» **Your task**: Give back every record exactly as it reads.

» **Exercise material**:
------------
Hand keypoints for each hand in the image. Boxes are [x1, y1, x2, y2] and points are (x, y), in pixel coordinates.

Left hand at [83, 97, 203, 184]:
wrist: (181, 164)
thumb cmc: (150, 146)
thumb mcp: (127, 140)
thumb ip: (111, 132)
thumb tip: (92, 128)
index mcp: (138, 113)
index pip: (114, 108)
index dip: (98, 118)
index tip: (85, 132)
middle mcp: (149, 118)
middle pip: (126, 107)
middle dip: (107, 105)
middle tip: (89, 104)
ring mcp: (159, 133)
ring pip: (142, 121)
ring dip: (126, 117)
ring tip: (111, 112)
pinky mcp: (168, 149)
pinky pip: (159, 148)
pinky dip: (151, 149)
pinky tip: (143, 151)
------------
» **Result of the task**:
Hand keypoints for each hand in the image. Boxes are [x1, y1, x2, y2] and points are (x, y), in pixel coordinates.

Left hand at [83, 97, 203, 184]:
wrist: (181, 164)
thumb cmc: (150, 146)
thumb mcp: (127, 140)
thumb ip: (111, 132)
thumb tip: (92, 128)
index mcp: (138, 113)
index pip: (114, 108)
index dip: (98, 118)
index tip: (85, 132)
middle mcp: (149, 118)
middle pip: (126, 107)
middle dip: (107, 105)
middle tip: (89, 104)
ring mcp: (159, 133)
ring pip: (142, 121)
ring dip: (126, 117)
ring tip: (111, 112)
pinky mcp: (168, 149)
pinky pip: (159, 148)
pinky dip: (151, 149)
pinky tip: (143, 151)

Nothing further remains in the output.